** Records to use **
=== Begin Enclosure ===

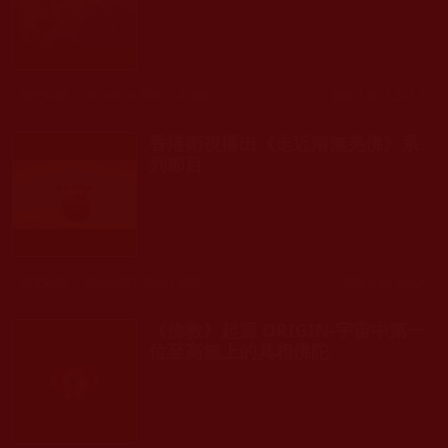
發文時間： 2024年02月01日 星期四
瀏覽人次: 1,311人
香港衛視播出《走近南無羌佛》系
列節目
發文時間： 2023年03月06日 星期一
瀏覽人次: 966人
《佛教》起源 ORIGIN-宇宙中第一
位至高無上的具相佛陀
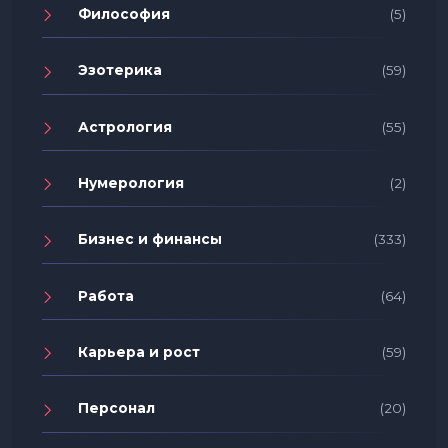
Философия
(5)
Эзотерика
(59)
Астрология
(55)
Нумерология
(2)
Бизнес и финансы
(333)
Работа
(64)
Карьера и рост
(59)
Персонал
(20)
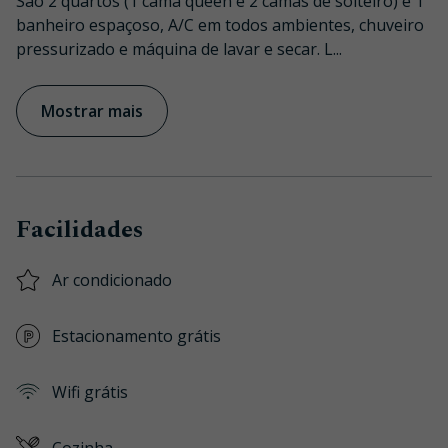
São 2 quartos (1 cama queen e 2 camas de solteiro) e 1
banheiro espaçoso, A/C em todos ambientes, chuveiro
pressurizado e máquina de lavar e secar. L
...
Mostrar mais
Facilidades
Ar condicionado
Estacionamento grátis
Wifi grátis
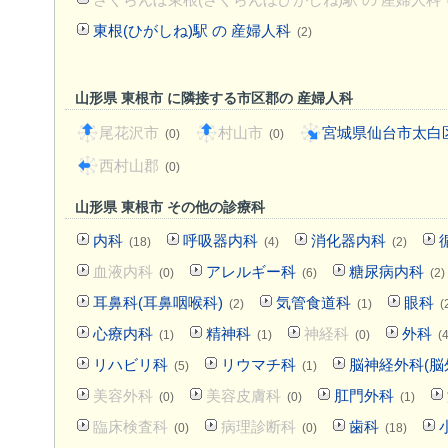
東根(ひがしね)駅 の 産婦人科
(2)
山形県 東根市 に隣接する市区郡の 産婦人科
尾花沢市
村山市
宮城県仙台市太白
(0)
(0)
西村山郡
(0)
山形県 東根市 その他の診療科
内科
呼吸器内科
消化器内科
(18)
(4)
(2)
血液内科
アレルギー科
糖尿病内科
(0)
(6)
(2)
耳鼻科(耳鼻咽喉科)
気管食道科
眼科
(2)
(1)
(
心療内科
精神科
神経科
外科
(1)
(1)
(0)
(4
リハビリ科
リウマチ科
脳神経外科(脳
(5)
(1)
美容外科
美容皮膚科
肛門外科
(0)
(0)
(1)
臨床検査科
病理診断科
歯科
(0)
(0)
(18)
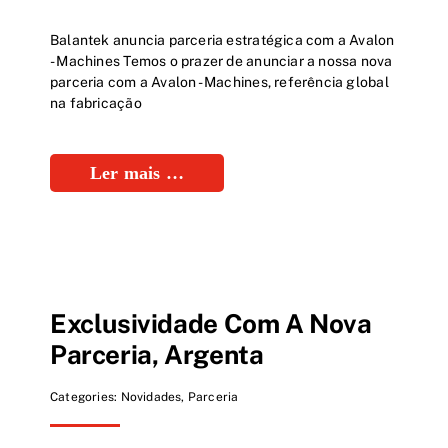
Balantek anuncia parceria estratégica com a Avalon
- Machines Temos o prazer de anunciar a nossa nova
parceria com a Avalon - Machines, referência global
na fabricação
Ler mais …
Exclusividade Com A Nova
Parceria, Argenta
Categories:
Novidades
,
Parceria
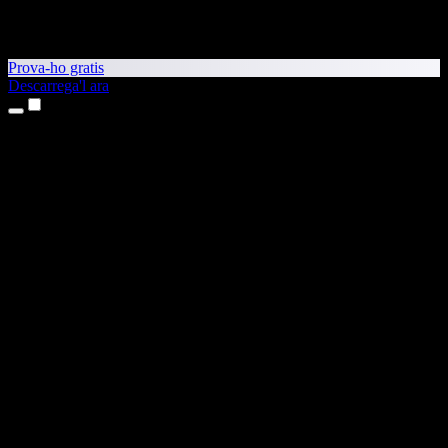
Prova-ho gratis
Descarrega'l ara
Productes
Text a veu
Aplicacions per a iPhone i iPad
Aplicació per a Android
Extensió per al Chrome
Extensió per a l'Edge
Aplicació web
Aplicació per al Mac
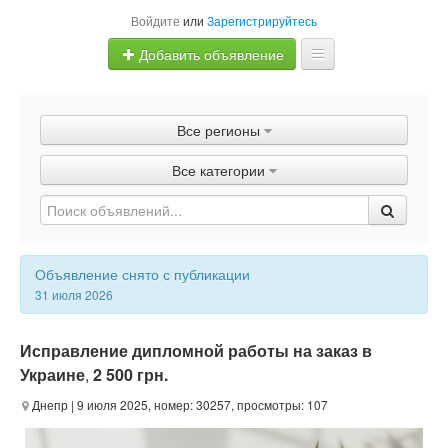
Войдите
или
Зарегистрируйтесь
Добавить объявление
Главная
Все регионы
Объявления
Все категории
Быстрая продажа
Объявление снято с публикации
31 июля 2026
Исправление дипломной работы на заказ в
Украине
,
2 500 грн.
Днепр
| 9 июля 2025, номер: 30257, просмотры: 107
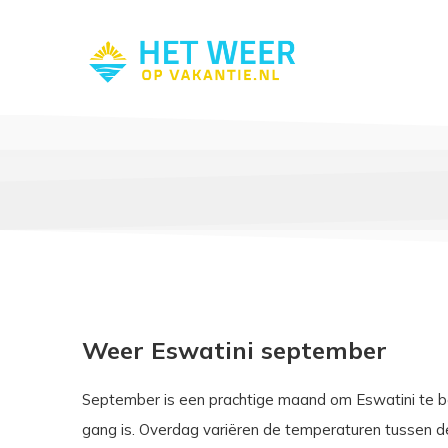
Weer Eswatini september
September is een prachtige maand om Eswatini te be
gang is. Overdag variëren de temperaturen tussen de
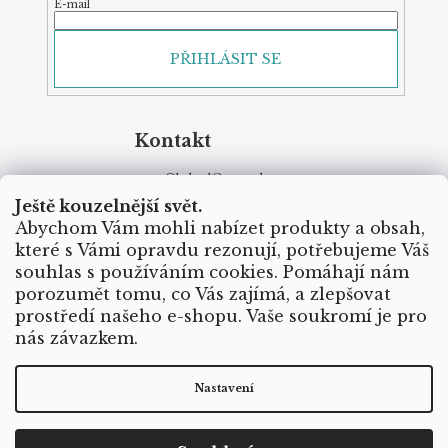
E-mail
PŘIHLÁSIT SE
Kontakt
Obchod
@
yoga-day.cz
+ 420 730 139 827
Ještě kouzelnější svět.
Sledujte nás na Facebooku
Abychom Vám mohli nabízet produkty a obsah,
yogaday.cz
které s Vámi opravdu rezonují, potřebujeme Váš
souhlas s používáním cookies. Pomáhají nám
porozumět tomu, co Vás zajímá, a zlepšovat
Informace pro vás
prostředí našeho e-shopu. Vaše soukromí je pro
nás závazkem.
Yoga Day Show room
Obchodní podmínky
Nastavení
Ochrana osobních údajů
My v Yoga-day.cz
Reklamace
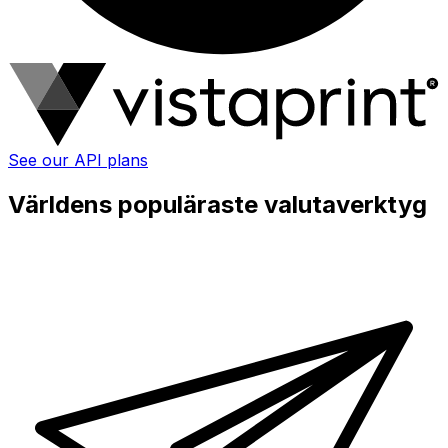
See our API plans
Världens populäraste valutaverktyg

=== End Enclosure ===

** What to do **
Any pictures should be dropped; transcribe the rest of the records above exactly.

** Answer box **
發文時間： 2024年02月01日 星期四
瀏覽人次: 1,311人
香港衛視播出《走近南無羌佛》系
列節目
發文時間： 2023年03月06日 星期一
瀏覽人次: 966人
《佛教》起源 ORIGIN-宇宙中第一
位至高無上的具相佛陀
Философия
(5)
Эзотерика
(59)
Астрология
(55)
Нумерология
(2)
Бизнес и финансы
(333)
Работа
(64)
Карьера и рост
(59)
Персонал
(20)
São 2 quartos (1 cama queen e 2 camas de solteiro) e 1
banheiro espaçoso, A/C em todos ambientes, chuveiro
pressurizado e máquina de lavar e secar. L
...
Mostrar mais
Facilidades
Ar condicionado
Estacionamento grátis
Wifi grátis
東根(ひがしね)駅 の 産婦人科
(2)
山形県 東根市 に隣接する市区郡の 産婦人科
尾花沢市
村山市
宮城県仙台市太白
(0)
(0)
西村山郡
(0)
山形県 東根市 その他の診療科
内科
呼吸器内科
消化器内科
(18)
(4)
(2)
血液内科
アレルギー科
糖尿病内科
(0)
(6)
(2)
耳鼻科(耳鼻咽喉科)
気管食道科
眼科
(2)
(1)
(
心療内科
精神科
神経科
外科
(1)
(1)
(0)
(4
リハビリ科
リウマチ科
脳神経外科(脳
(5)
(1)
美容外科
美容皮膚科
肛門外科
(0)
(0)
(1)
臨床検査科
病理診断科
歯科
(0)
(0)
(18)
Balantek anuncia parceria estratégica com a Avalon
- Machines Temos o prazer de anunciar a nossa nova
parceria com a Avalon - Machines, referência global
na fabricação
Ler mais …
Exclusividade Com A Nova
Parceria, Argenta
Categories:
Novidades
,
Parceria
Prova-ho gratis
Descarrega'l ara
Productes
Text a veu
Aplicacions per a iPhone i iPad
Aplicació per a Android
Extensió per al Chrome
Extensió per a l'Edge
Aplicació web
Aplicació per al Mac
Войдите
или
Зарегистрируйтесь
Добавить объявление
Главная
Все регионы
Объявления
Все категории
Быстрая продажа
Объявление снято с публикации
31 июля 2026
Исправление дипломной работы на заказ в
Украине
,
2 500 грн.
Днепр
| 9 июля 2025, номер: 30257, просмотры: 107
Weer Eswatini september
September is een prachtige maand om Eswatini te be
gang is. Overdag variëren de temperaturen tussen de
E-mail
PŘIHLÁSIT SE
Kontakt
Obchod
@
yoga-day.cz
+ 420 730 139 827
Ještě kouzelnější svět.
Sledujte nás na Facebooku
Abychom Vám mohli nabízet produkty a obsah,
yogaday.cz
které s Vámi opravdu rezonují, potřebujeme Váš
souhlas s používáním cookies. Pomáhají nám
porozumět tomu, co Vás zajímá, a zlepšovat
Informace pro vás
prostředí našeho e-shopu. Vaše soukromí je pro
nás závazkem.
Yoga Day Show room
Obchodní podmínky
Nastavení
Ochrana osobních údajů
My v Yoga-day.cz
Reklamace
See our API plans
Världens populäraste valutaverktyg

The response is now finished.